*What the exercise asks:*
Reproduce verbatim the lines from the line containing "INFORMACE O DOBITÍ" to the line containing "zůstatek a udržujte", including both of those lines.

Dataset entries:
========================================
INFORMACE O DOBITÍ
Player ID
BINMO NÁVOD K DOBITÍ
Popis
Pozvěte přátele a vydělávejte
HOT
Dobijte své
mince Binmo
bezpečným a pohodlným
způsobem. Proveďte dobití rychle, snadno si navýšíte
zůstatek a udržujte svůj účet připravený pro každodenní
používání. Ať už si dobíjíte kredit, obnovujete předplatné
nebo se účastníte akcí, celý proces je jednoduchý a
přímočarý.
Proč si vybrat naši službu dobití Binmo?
========================================
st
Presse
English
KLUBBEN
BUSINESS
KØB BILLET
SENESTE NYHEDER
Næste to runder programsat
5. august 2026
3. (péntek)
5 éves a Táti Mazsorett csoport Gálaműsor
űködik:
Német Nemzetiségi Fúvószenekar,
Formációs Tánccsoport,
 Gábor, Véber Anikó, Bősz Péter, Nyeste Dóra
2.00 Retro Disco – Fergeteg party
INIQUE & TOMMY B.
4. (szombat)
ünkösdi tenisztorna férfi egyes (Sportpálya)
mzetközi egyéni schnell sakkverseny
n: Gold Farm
========================================
*Reply:*
INFORMACE O DOBITÍ
Player ID
BINMO NÁVOD K DOBITÍ
Popis
Pozvěte přátele a vydělávejte
HOT
Dobijte své
mince Binmo
bezpečným a pohodlným
způsobem. Proveďte dobití rychle, snadno si navýšíte
zůstatek a udržujte svůj účet připravený pro každodenní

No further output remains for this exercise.